Si seguimos la línea de puntos que relaciona a los acusados y condenados por diversos delitos ideológicos de moda en los tribunales por estas fechas, como la apología del terrorismo, el odio a esto o a aquello, las injurias al rey, la ofensa a las creencias religiosas, etcétera, diríase que estamos recomponiendo el mapa de la antigua y abolida ley de vagos y maleantes, con la que se trataba no tanto de castigar actos o comportamientos cuanto de establecer mojones que hicieran visible lo que era y lo que no era permisible en el redil social. Aquella norma  de muy laxa y arbitraria aplicación iba dirigida a individuos que por circunstancias diversas o por querencia propia habitaban en los márgenes de la respetabilidad social -vagabundos, nómadas, prostitutas, rufianes, homosexuales; asociales, en fin, para decirlo con un término genérico al uso de la época-, y en origen fue una ley contemporánea de los campos de concentración, si bien en España estuvo vigente hasta mil novecientos noventa y cinco.

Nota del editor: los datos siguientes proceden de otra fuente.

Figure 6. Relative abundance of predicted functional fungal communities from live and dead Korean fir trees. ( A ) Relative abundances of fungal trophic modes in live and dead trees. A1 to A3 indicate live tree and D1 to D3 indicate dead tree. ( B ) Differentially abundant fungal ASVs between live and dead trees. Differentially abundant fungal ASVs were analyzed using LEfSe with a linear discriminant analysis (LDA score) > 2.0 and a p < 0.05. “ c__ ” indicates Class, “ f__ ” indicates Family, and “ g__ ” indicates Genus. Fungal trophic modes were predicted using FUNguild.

La característica común de los imputados por aquella legislación era que sus hábitos resultaban espontáneamente repulsivos y eran percibidos como potencialmente peligrosos para la sociedad en general, por lo que se les aplicaba de oficio la presunción de culpabilidad. Los hijos de papá que no daban un palo al agua o los defraudadores de hacienda, vagos y maleantes unos y otros, no estaban incursos en esta ley porque su tipología formaba parte del sistema socialmente aceptado.

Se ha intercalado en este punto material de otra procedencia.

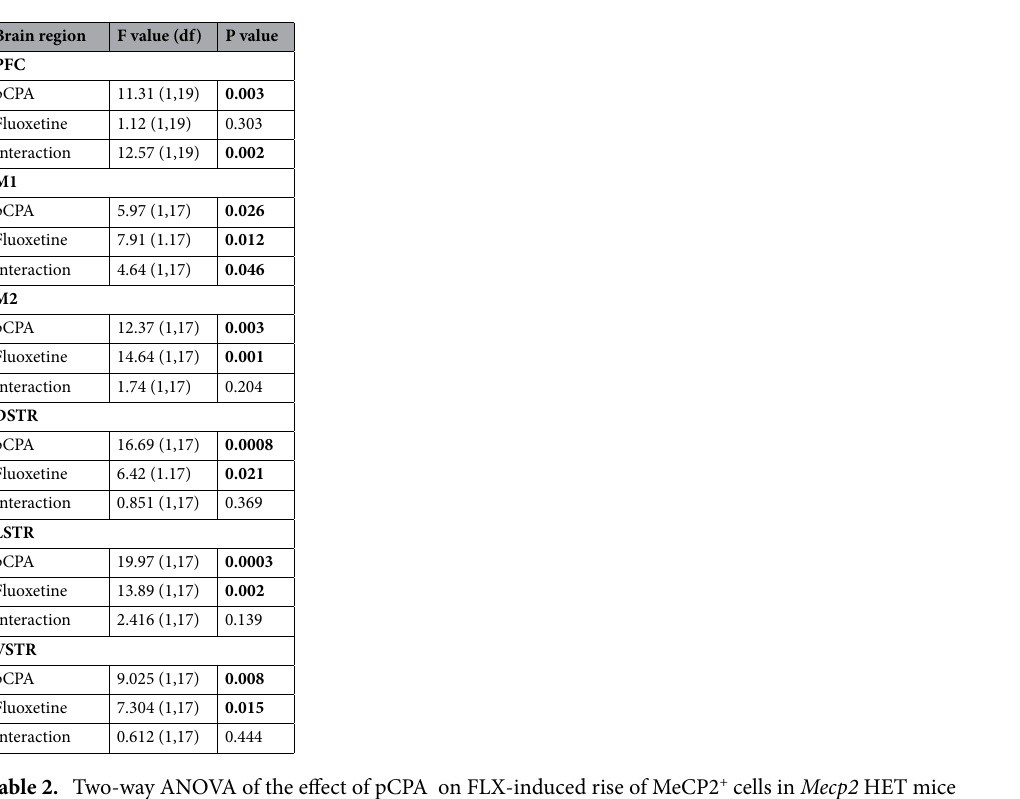
Table 2. Two-way ANOVA of the effect of pCPA on FLX-induced rise of MeCP2 + cells in Mecp2 HET mice shown in Figs. 4 and 5. Significant effects are highlighted in bold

Los tuiteros, titiriteros, grafiteros, raperos y demás artistas del alambre que vienen siendo condenados por los contenidos de sus obras también son marginales, socialmente débiles y sus productos artísticos son procaces  y repulsivos para el gusto constituido, lo que provoca un instintivo freno para acudir en su defensa. Si defiendes al ahora famoso Valtonyc diríase que apoyas al terrorismo y el asesinato, que es lo que sugieren las letras de sus canciones. Estamos en  un punto en el que resulta moralmente difícil y penalmente peligroso aplicar el aforismo atribuido (falsamente) a Voltaire: Estoy en desacuerdo con lo que dices, pero defenderé hasta la muerte tu derecho a decirlo. La prueba de estos titubeos es que las resoluciones judiciales solo se ven contrarrestadas en el debate público por una genérica apelación a la libertad de expresión, matizada de inmediato con el rechazo a los contenidos literales que han dado lugar a la condena. Ese es el objetivo del poder judicial y político. Si queman a una bruja es para que nos miremos unos a otros preguntándonos si la bruja no será mi vecino o seré yo mismo. Sin embargo, el juez se encuentra en la necesidad de que sus resoluciones reflejen un equilibrio entre la naturaleza del delito imputado, el peso de la condena y el nivel de tolerancia en la opinión pública. Parece que en el caso de este Valtonyc (tres años y medio de cárcel por unas letrillas que nadie fuera de su parroquia había oído, hasta ahora) la balanza se ha desequilibrado. Nadie quiere ver a un chaval en la cárcel por un puñado de versos brutalistas, dictados por su narcisismo adolescente; nadie excepto don Jiménez Losantos, un productor neto de ¿odio?, instalado desde hace décadas en el corazón del sistema.